_Dokumen_
========
Selasa, 16 Februari 2010

Tentang sastra


Oleh : Ali Soekardi

ADA seorang kawan saya yang kelihatan selalu begitu kesal. Pada mulanya saya menyangka, kekesalannya itu disebabkan setelah sekian lama menyelesaikan studinya di sebuah perguruan tinggi, jadi dia seorang sarjana, tapi tak juga atau belum juga memperoleh pekerjaan tetap.

Dia lulusan Fakultas Sastra sebuah perguruan tinggi negeri yang bergengsi. Jadi, dia seorang sarjana sastra. Tapi, katanya, rupanya hampir tidak ada lowongan kerja untuk sarjana sastra.

Kecuali sarjana yang berkaitan dengan bidang bisnis, yang lowongan kerjanya lebih terbuka. Untuk seorang sarjana sastra, ya paling menjadi guru bahasa, atau bekerja pada instansi resmi yang ada kaitannya dengan kesarjanaannya. Tapi itu juga tidaklah gampang. Jadi apa usahanya untuk mencari penghasilan selama ini ? Ya, sekedar honor dari berbagai penerbitan, tempat di mana karya tulisnya dimuat.

Dia merasa bersyukur juga, karena sedikit banyaknya dia mempunyai bakat menulis misalnya cerita pendek, puisi, esai, dan sebagainya. Tapi berapalah itu, karena honor sebuah tulisan di koran lokal, tetap saja kecil. Tidak bisa diandilkan untuk menjamin hidup yang sederhana sekalipun.

Namun, ketika pada suatu hari kami omong-omong setelah sekian lama tak bertemu, kekesalannya itu bukan hanya sekedar sulitnya mencari pekerjaan tetap. Kalau untuk sekedar untuk makan, ya sedikit-sedikit bisalah dari honor tulisan yang dimuat. Meskipun harus bekerja keras, banyak menulis. Ditebar di berbagai media massa.

Tetapi ada hal lain yang dikesalkan dan disesalkannya. Sekarang ini, katanya, jarang sekali atau malahan hampir tidak ada diterbitkan majalah, jurnal, atau apalah namanya yang khusus kebudayaan maupun kesenian. Yang ada sekedar ruang kebudayaan/kesenian yang “nompang” di media umum. Tapi berapalah itu, apalagi di media massa lokal ruangan itu pun terbatas sekali.

Saya katakan, toh masih ada majalah Horison (yang dulu diasuh H.B.Jassin). Betul, katanya. Tapi Horison peredarannya pun sangat terbatas. Carilah di kios-kios koran/majalah, pasti tidak ada. Yang ada hanya pada tokobuku tertentu. Saya lihat dia begitu gandrung pada media kebudayaan (khususnya lagi kesenian). Menurut hemat saya, pendapatnya itu benar. Sekarang toh sulit menemukan media) kebudayaan yang serius.

Yang ada cuma media budaya pop, tentang musik pop, sastra pop/remaja (ini cukup banyak), dan sebagainya. Mungkin saja hal ini sesuai dengan zamannya, instan. Semuanya mau serba cepat, serba gampangan, “kalau bisa yang mudah, untuk apa yang sulit” ?.
========
_Data Terkumpul_

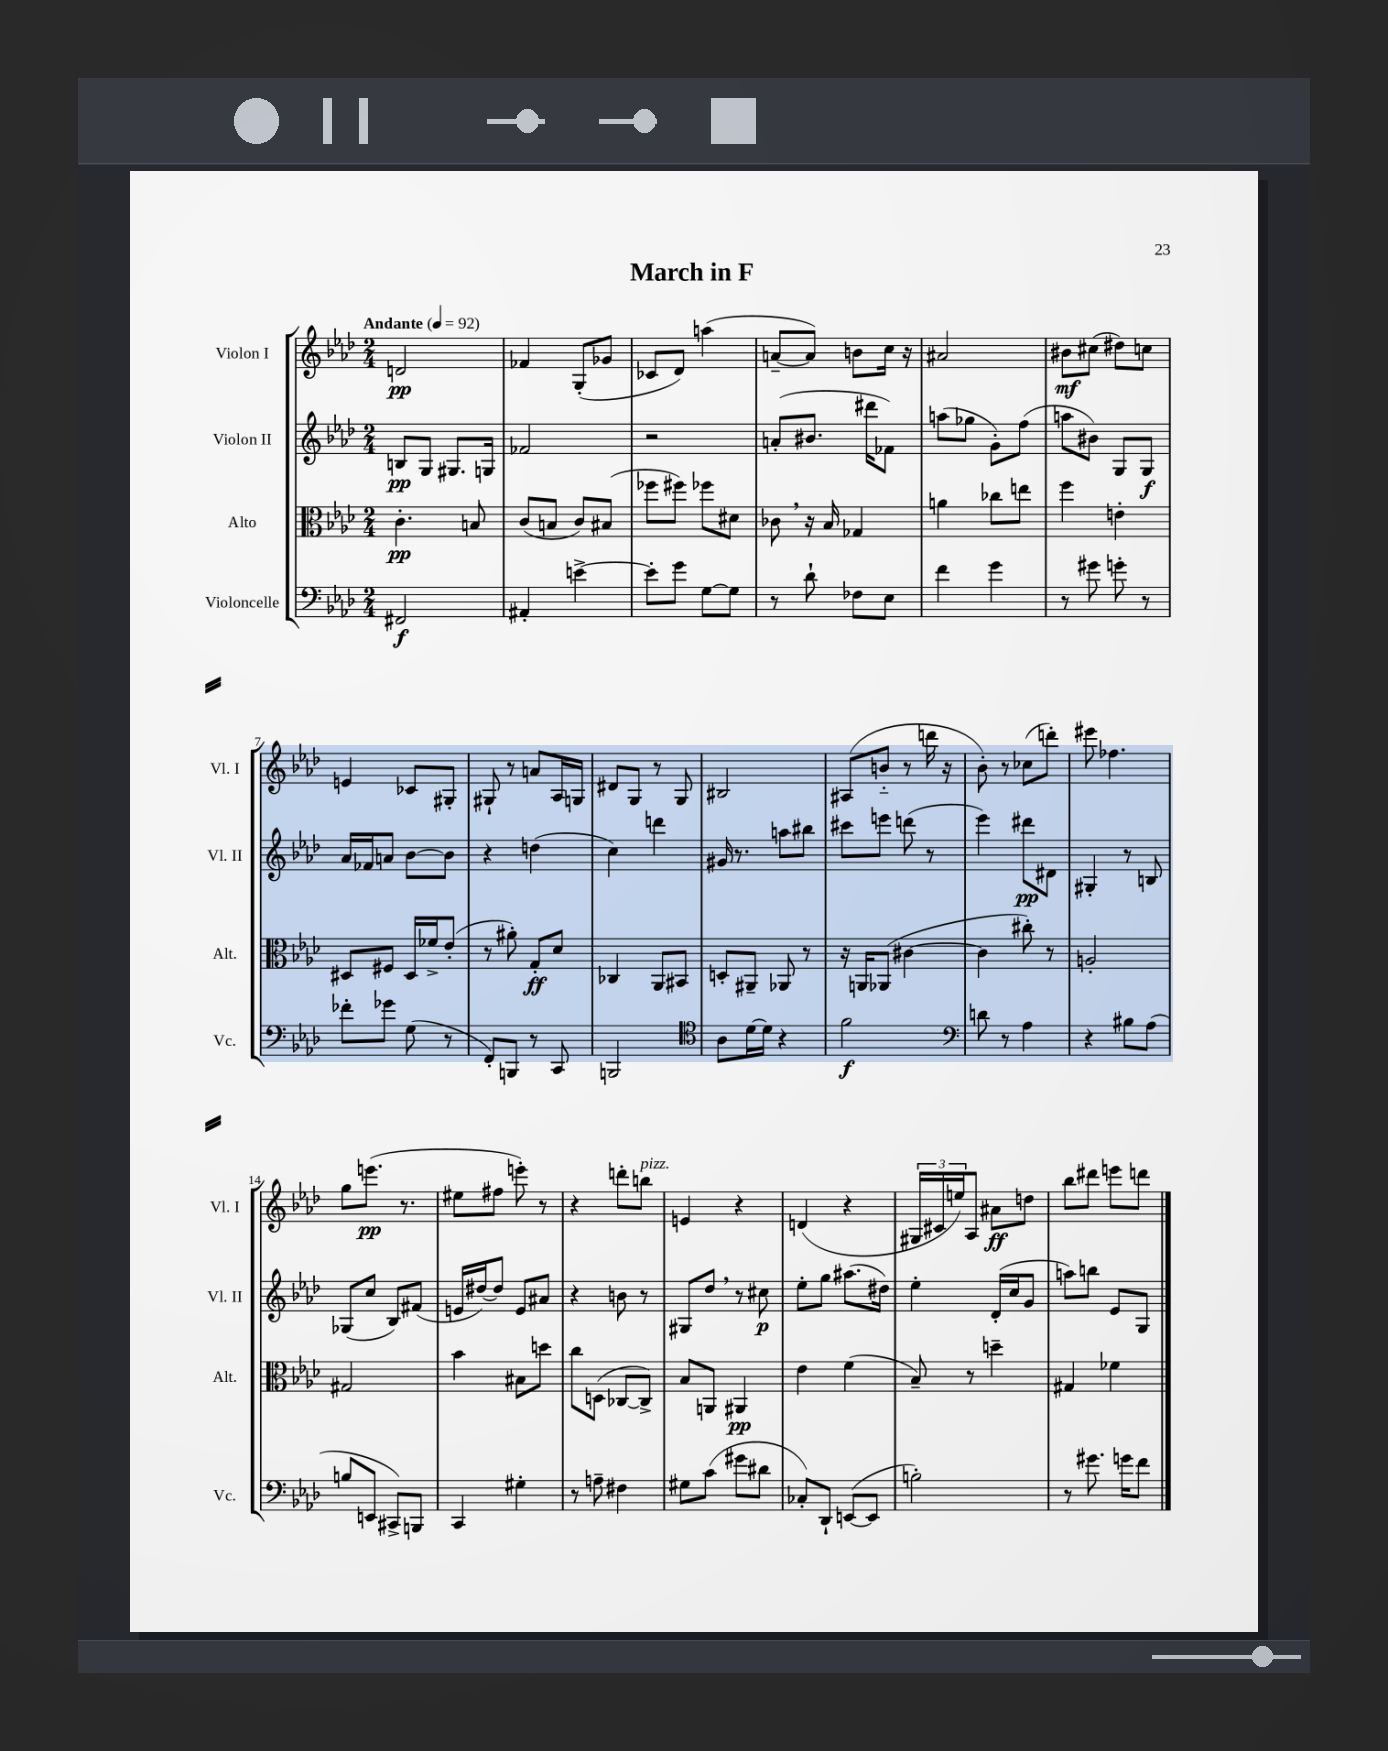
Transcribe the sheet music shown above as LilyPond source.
========
_Soal yang Diberikan_
Salin persis bagian tulisan tentang sastra di atas, mulai dari "Tentang sastra" sampai dengan "memperoleh pekerjaan tetap.". Kedua batas itu ikut disalin.

_Penyelesaian Soal_
Tentang sastra


Oleh : Ali Soekardi

ADA seorang kawan saya yang kelihatan selalu begitu kesal. Pada mulanya saya menyangka, kekesalannya itu disebabkan setelah sekian lama menyelesaikan studinya di sebuah perguruan tinggi, jadi dia seorang sarjana, tapi tak juga atau belum juga memperoleh pekerjaan tetap.